2

We have the requirement to make a trimmed back version of the website, for use for other websites to embed via an iframe. For instance, there will be no left navigation, no global navigation, and all elements will be re-flowed to fit in a smaller width.

I would like to do this with a separate theme (more than likely the iframed theme would be a sub theme of the main site theme).

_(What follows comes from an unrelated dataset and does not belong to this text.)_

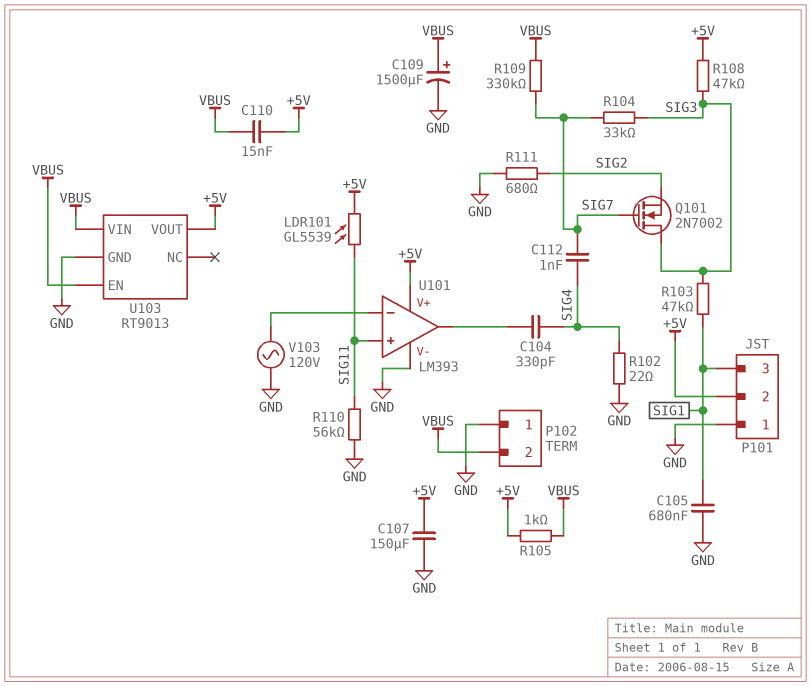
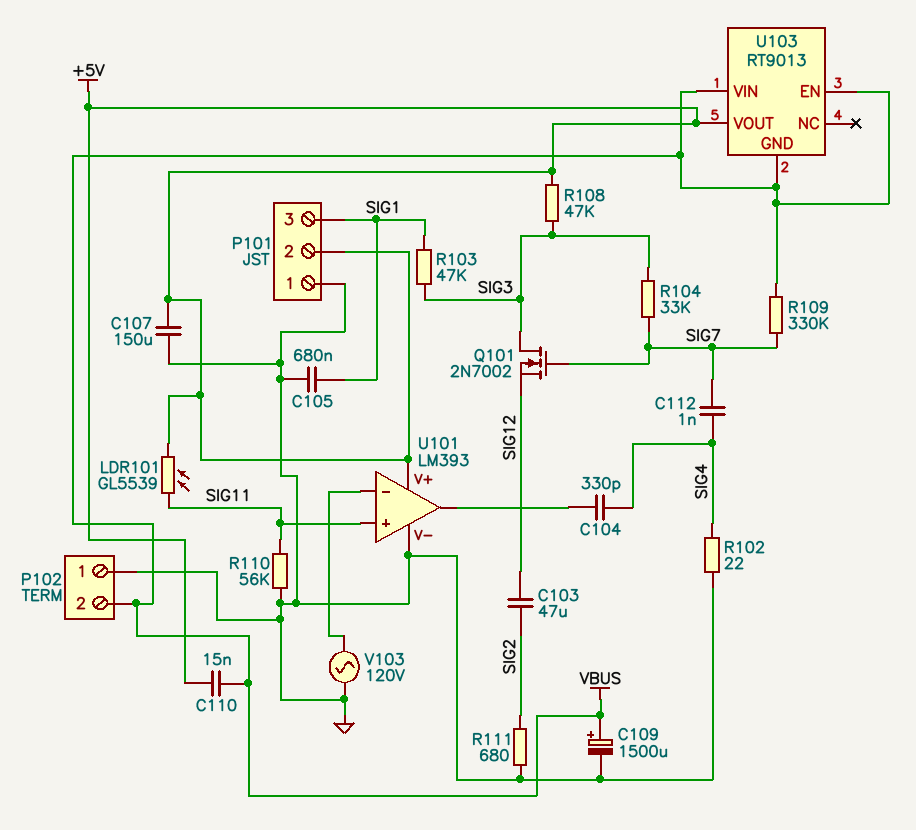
C103: none -> 47uF (SIG2, SIG12)
Q101: NMOS 2N7002 (G SIG7, D SIG3, S SIG2) -> NMOS 2N7002 (G SIG7, D SIG3, S SIG12)
R105: 1k (+5V, VBUS) -> none
U103 pin GND: GND -> VBUS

What is the best way to ensure the site loads the alternative theme when it has been embedded (and switch back to the main theme when it is not)?

A thought I had:

  • Use a different sub-domain e.g. www.example.com and iframe.example.com

I am after what you think the best way to solve this would be

3 Answers 3

6

Create a custom module and put this lines there:

/** Implementation of hook_init **/
function yourmodule_init(&$vars) {

  //here put any condition to you want, for example a domain
  $url = url("<front>", array('absolute' => TRUE));
  if( $url == "http://mydomainiframe.com") {
    global $custom_theme;
    $custom_theme = 'new-theme'; //setting a new theme for this domain.
    init_theme();
  }
}

Also you can avoid create a whole new theme creating only a new page.tpl.php and using it.

/** preprocess_page **/
function your_module_preprocess_page(&$vars) {

  //here put any condition to you want, for example a domain
  $url = url("<front>", array('absolute' => TRUE));
  if( $url == "http://mydomainiframe.com") {
    $vars['template_file'] = 'page-iframe'; //setting a new page template
  }
}

And the page-iframe.tpl.php will be used instead of the page.tpl.php of your theme, in this way you can reuse things to you have in your actual theme.

3

Domain Access project is a suite of modules that provide tools for running a group of affiliated sites from one Drupal installation and a single shared database.
- this module commonly used for supporting multi-domains, and it can switch themes depend on current domain.

1

ThemeKey allows you to define simple or sophisticated theme-switching rules which allow automatic selection of a theme depending on current path, taxonomy terms, language, node-type, and many, many other properties. It can also be easily extended to support additional properties exposed by other modules. In combination with Drupal's theme inheritance you can easily achieve features like:

individually-styled channels
a front-page / "splash" screen
a date/time-selected Christmas theme
mobile themes for different auto-detected mobile devices
special themes for "limited" or "old" browsers
content, user, or role -specific themes
indicating your environment (production, staging, testing, sandbox, … )
testing your redesign safely on a live server
...

And unlike other theme switching modules, ThemeKey should play well with internal and external page caches, like Boost or Varnish, even for anonymous users.